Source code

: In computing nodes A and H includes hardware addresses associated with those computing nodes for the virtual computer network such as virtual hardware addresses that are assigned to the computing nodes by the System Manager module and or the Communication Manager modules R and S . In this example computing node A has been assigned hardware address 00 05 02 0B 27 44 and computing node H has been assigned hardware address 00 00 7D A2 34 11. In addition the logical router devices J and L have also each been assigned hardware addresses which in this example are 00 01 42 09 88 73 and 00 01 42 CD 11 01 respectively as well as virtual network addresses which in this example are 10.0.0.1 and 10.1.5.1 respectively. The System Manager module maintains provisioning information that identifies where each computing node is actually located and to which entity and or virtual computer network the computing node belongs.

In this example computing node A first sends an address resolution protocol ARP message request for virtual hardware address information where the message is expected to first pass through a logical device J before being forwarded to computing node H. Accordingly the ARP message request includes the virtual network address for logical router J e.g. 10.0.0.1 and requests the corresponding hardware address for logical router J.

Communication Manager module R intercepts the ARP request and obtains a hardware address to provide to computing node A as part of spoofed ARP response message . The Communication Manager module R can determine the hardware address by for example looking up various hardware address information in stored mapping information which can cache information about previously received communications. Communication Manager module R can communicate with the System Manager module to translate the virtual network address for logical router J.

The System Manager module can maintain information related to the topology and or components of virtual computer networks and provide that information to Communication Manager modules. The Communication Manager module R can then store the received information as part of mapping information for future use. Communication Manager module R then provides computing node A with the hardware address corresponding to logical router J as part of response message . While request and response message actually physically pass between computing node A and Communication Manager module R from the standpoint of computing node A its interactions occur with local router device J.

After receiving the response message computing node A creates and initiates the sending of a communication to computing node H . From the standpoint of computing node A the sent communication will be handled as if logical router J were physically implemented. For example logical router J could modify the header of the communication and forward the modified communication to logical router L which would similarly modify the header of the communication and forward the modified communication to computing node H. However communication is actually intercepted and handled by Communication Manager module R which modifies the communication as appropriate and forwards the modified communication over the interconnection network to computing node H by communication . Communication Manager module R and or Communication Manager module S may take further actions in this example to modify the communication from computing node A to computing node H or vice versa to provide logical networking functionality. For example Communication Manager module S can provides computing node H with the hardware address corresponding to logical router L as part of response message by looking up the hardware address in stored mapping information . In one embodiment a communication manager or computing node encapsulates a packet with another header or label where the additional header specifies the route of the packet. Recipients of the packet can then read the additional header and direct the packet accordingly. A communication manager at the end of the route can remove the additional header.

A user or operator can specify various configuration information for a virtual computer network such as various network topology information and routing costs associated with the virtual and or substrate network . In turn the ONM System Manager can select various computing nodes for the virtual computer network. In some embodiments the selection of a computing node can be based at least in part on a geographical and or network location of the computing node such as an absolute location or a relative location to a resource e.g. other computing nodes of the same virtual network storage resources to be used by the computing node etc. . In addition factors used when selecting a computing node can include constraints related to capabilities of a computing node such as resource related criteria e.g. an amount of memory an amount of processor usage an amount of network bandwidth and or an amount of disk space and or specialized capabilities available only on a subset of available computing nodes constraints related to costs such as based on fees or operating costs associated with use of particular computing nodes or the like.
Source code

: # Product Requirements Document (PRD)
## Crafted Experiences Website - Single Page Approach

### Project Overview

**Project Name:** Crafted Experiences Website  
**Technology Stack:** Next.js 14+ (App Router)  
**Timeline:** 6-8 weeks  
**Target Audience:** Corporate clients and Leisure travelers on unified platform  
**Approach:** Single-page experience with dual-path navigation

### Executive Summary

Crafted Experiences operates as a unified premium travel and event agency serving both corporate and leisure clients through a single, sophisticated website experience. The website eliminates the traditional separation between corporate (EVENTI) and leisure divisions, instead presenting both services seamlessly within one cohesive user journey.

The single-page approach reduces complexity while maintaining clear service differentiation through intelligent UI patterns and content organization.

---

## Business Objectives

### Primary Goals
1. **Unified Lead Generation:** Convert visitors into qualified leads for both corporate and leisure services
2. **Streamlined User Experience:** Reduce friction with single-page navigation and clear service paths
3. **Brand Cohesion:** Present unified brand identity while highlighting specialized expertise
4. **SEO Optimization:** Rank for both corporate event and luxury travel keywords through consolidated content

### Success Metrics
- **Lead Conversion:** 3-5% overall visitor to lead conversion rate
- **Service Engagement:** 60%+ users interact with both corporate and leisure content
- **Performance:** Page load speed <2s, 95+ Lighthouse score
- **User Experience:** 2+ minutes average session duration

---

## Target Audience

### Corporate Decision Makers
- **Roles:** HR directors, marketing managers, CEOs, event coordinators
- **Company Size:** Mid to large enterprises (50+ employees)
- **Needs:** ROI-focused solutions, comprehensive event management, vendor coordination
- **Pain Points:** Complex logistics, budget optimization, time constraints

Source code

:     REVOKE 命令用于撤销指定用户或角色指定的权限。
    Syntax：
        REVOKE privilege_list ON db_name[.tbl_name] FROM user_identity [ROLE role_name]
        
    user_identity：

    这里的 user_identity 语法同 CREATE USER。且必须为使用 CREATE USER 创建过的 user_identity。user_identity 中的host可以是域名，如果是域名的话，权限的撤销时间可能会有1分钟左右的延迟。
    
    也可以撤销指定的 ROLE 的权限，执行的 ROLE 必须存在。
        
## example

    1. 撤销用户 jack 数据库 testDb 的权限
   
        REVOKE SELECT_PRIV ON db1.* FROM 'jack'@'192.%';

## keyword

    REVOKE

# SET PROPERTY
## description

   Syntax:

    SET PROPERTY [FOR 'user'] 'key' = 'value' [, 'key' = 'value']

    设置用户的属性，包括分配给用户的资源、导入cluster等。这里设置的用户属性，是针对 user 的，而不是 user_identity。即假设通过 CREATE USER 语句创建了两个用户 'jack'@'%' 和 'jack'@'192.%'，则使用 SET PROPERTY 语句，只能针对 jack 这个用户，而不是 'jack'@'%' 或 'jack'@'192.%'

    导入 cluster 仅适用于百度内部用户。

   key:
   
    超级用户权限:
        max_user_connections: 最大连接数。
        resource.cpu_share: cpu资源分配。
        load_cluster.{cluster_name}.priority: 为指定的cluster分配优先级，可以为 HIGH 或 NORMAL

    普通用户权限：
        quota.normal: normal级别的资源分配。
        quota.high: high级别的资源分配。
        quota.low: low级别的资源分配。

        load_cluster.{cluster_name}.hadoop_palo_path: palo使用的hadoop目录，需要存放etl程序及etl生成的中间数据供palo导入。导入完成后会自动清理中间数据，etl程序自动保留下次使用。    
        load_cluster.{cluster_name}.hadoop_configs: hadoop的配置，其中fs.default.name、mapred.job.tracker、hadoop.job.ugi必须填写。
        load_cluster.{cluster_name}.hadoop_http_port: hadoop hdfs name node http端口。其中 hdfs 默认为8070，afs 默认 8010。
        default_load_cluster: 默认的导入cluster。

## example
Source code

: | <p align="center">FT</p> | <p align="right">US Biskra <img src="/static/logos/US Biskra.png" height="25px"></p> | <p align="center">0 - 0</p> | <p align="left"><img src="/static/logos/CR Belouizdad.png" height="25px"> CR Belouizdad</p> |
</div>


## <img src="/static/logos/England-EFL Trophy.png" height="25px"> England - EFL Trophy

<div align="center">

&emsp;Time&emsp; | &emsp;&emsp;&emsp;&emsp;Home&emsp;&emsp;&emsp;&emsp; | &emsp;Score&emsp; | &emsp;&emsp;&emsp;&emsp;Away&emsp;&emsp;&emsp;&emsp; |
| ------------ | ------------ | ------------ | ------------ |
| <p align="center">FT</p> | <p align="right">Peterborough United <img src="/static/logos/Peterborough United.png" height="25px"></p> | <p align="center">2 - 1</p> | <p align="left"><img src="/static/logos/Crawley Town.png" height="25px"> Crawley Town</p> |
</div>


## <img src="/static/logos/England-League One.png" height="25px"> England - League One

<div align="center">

> [PROBLEM REQUIREMENTS]:
Repeat every entry exactly, leaving nothing out.

> [ANSWER FOR THIS EXERCISE]:
Source code

: In computing nodes A and H includes hardware addresses associated with those computing nodes for the virtual computer network such as virtual hardware addresses that are assigned to the computing nodes by the System Manager module and or the Communication Manager modules R and S . In this example computing node A has been assigned hardware address 00 05 02 0B 27 44 and computing node H has been assigned hardware address 00 00 7D A2 34 11. In addition the logical router devices J and L have also each been assigned hardware addresses which in this example are 00 01 42 09 88 73 and 00 01 42 CD 11 01 respectively as well as virtual network addresses which in this example are 10.0.0.1 and 10.1.5.1 respectively. The System Manager module maintains provisioning information that identifies where each computing node is actually located and to which entity and or virtual computer network the computing node belongs.

In this example computing node A first sends an address resolution protocol ARP message request for virtual hardware address information where the message is expected to first pass through a logical device J before being forwarded to computing node H. Accordingly the ARP message request includes the virtual network address for logical router J e.g. 10.0.0.1 and requests the corresponding hardware address for logical router J.

Communication Manager module R intercepts the ARP request and obtains a hardware address to provide to computing node A as part of spoofed ARP response message . The Communication Manager module R can determine the hardware address by for example looking up various hardware address information in stored mapping information which can cache information about previously received communications. Communication Manager module R can communicate with the System Manager module to translate the virtual network address for logical router J.

The System Manager module can maintain information related to the topology and or components of virtual computer networks and provide that information to Communication Manager modules. The Communication Manager module R can then store the received information as part of mapping information for future use. Communication Manager module R then provides computing node A with the hardware address corresponding to logical router J as part of response message . While request and response message actually physically pass between computing node A and Communication Manager module R from the standpoint of computing node A its interactions occur with local router device J.

After receiving the response message computing node A creates and initiates the sending of a communication to computing node H . From the standpoint of computing node A the sent communication will be handled as if logical router J were physically implemented. For example logical router J could modify the header of the communication and forward the modified communication to logical router L which would similarly modify the header of the communication and forward the modified communication to computing node H. However communication is actually intercepted and handled by Communication Manager module R which modifies the communication as appropriate and forwards the modified communication over the interconnection network to computing node H by communication . Communication Manager module R and or Communication Manager module S may take further actions in this example to modify the communication from computing node A to computing node H or vice versa to provide logical networking functionality. For example Communication Manager module S can provides computing node H with the hardware address corresponding to logical router L as part of response message by looking up the hardware address in stored mapping information . In one embodiment a communication manager or computing node encapsulates a packet with another header or label where the additional header specifies the route of the packet. Recipients of the packet can then read the additional header and direct the packet accordingly. A communication manager at the end of the route can remove the additional header.

A user or operator can specify various configuration information for a virtual computer network such as various network topology information and routing costs associated with the virtual and or substrate network . In turn the ONM System Manager can select various computing nodes for the virtual computer network. In some embodiments the selection of a computing node can be based at least in part on a geographical and or network location of the computing node such as an absolute location or a relative location to a resource e.g. other computing nodes of the same virtual network storage resources to be used by the computing node etc. . In addition factors used when selecting a computing node can include constraints related to capabilities of a computing node such as resource related criteria e.g. an amount of memory an amount of processor usage an amount of network bandwidth and or an amount of disk space and or specialized capabilities available only on a subset of available computing nodes constraints related to costs such as based on fees or operating costs associated with use of particular computing nodes or the like.
Source code

: # Product Requirements Document (PRD)
## Crafted Experiences Website - Single Page Approach

### Project Overview

**Project Name:** Crafted Experiences Website  
**Technology Stack:** Next.js 14+ (App Router)  
**Timeline:** 6-8 weeks  
**Target Audience:** Corporate clients and Leisure travelers on unified platform  
**Approach:** Single-page experience with dual-path navigation

### Executive Summary

Crafted Experiences operates as a unified premium travel and event agency serving both corporate and leisure clients through a single, sophisticated website experience. The website eliminates the traditional separation between corporate (EVENTI) and leisure divisions, instead presenting both services seamlessly within one cohesive user journey.

The single-page approach reduces complexity while maintaining clear service differentiation through intelligent UI patterns and content organization.

---

## Business Objectives

### Primary Goals
1. **Unified Lead Generation:** Convert visitors into qualified leads for both corporate and leisure services
2. **Streamlined User Experience:** Reduce friction with single-page navigation and clear service paths
3. **Brand Cohesion:** Present unified brand identity while highlighting specialized expertise
4. **SEO Optimization:** Rank for both corporate event and luxury travel keywords through consolidated content

### Success Metrics
- **Lead Conversion:** 3-5% overall visitor to lead conversion rate
- **Service Engagement:** 60%+ users interact with both corporate and leisure content
- **Performance:** Page load speed <2s, 95+ Lighthouse score
- **User Experience:** 2+ minutes average session duration

---

## Target Audience

### Corporate Decision Makers
- **Roles:** HR directors, marketing managers, CEOs, event coordinators
- **Company Size:** Mid to large enterprises (50+ employees)
- **Needs:** ROI-focused solutions, comprehensive event management, vendor coordination
- **Pain Points:** Complex logistics, budget optimization, time constraints

Source code

:     REVOKE 命令用于撤销指定用户或角色指定的权限。
    Syntax：
        REVOKE privilege_list ON db_name[.tbl_name] FROM user_identity [ROLE role_name]
        
    user_identity：

    这里的 user_identity 语法同 CREATE USER。且必须为使用 CREATE USER 创建过的 user_identity。user_identity 中的host可以是域名，如果是域名的话，权限的撤销时间可能会有1分钟左右的延迟。
    
    也可以撤销指定的 ROLE 的权限，执行的 ROLE 必须存在。
        
## example

    1. 撤销用户 jack 数据库 testDb 的权限
   
        REVOKE SELECT_PRIV ON db1.* FROM 'jack'@'192.%';

## keyword

    REVOKE

# SET PROPERTY
## description

   Syntax:

    SET PROPERTY [FOR 'user'] 'key' = 'value' [, 'key' = 'value']

    设置用户的属性，包括分配给用户的资源、导入cluster等。这里设置的用户属性，是针对 user 的，而不是 user_identity。即假设通过 CREATE USER 语句创建了两个用户 'jack'@'%' 和 'jack'@'192.%'，则使用 SET PROPERTY 语句，只能针对 jack 这个用户，而不是 'jack'@'%' 或 'jack'@'192.%'

    导入 cluster 仅适用于百度内部用户。

   key:
   
    超级用户权限:
        max_user_connections: 最大连接数。
        resource.cpu_share: cpu资源分配。
        load_cluster.{cluster_name}.priority: 为指定的cluster分配优先级，可以为 HIGH 或 NORMAL

    普通用户权限：
        quota.normal: normal级别的资源分配。
        quota.high: high级别的资源分配。
        quota.low: low级别的资源分配。

        load_cluster.{cluster_name}.hadoop_palo_path: palo使用的hadoop目录，需要存放etl程序及etl生成的中间数据供palo导入。导入完成后会自动清理中间数据，etl程序自动保留下次使用。    
        load_cluster.{cluster_name}.hadoop_configs: hadoop的配置，其中fs.default.name、mapred.job.tracker、hadoop.job.ugi必须填写。
        load_cluster.{cluster_name}.hadoop_http_port: hadoop hdfs name node http端口。其中 hdfs 默认为8070，afs 默认 8010。
        default_load_cluster: 默认的导入cluster。

## example
Source code

: | <p align="center">FT</p> | <p align="right">US Biskra <img src="/static/logos/US Biskra.png" height="25px"></p> | <p align="center">0 - 0</p> | <p align="left"><img src="/static/logos/CR Belouizdad.png" height="25px"> CR Belouizdad</p> |
</div>


## <img src="/static/logos/England-EFL Trophy.png" height="25px"> England - EFL Trophy

<div align="center">

&emsp;Time&emsp; | &emsp;&emsp;&emsp;&emsp;Home&emsp;&emsp;&emsp;&emsp; | &emsp;Score&emsp; | &emsp;&emsp;&emsp;&emsp;Away&emsp;&emsp;&emsp;&emsp; |
| ------------ | ------------ | ------------ | ------------ |
| <p align="center">FT</p> | <p align="right">Peterborough United <img src="/static/logos/Peterborough United.png" height="25px"></p> | <p align="center">2 - 1</p> | <p align="left"><img src="/static/logos/Crawley Town.png" height="25px"> Crawley Town</p> |
</div>


## <img src="/static/logos/England-League One.png" height="25px"> England - League One

<div align="center">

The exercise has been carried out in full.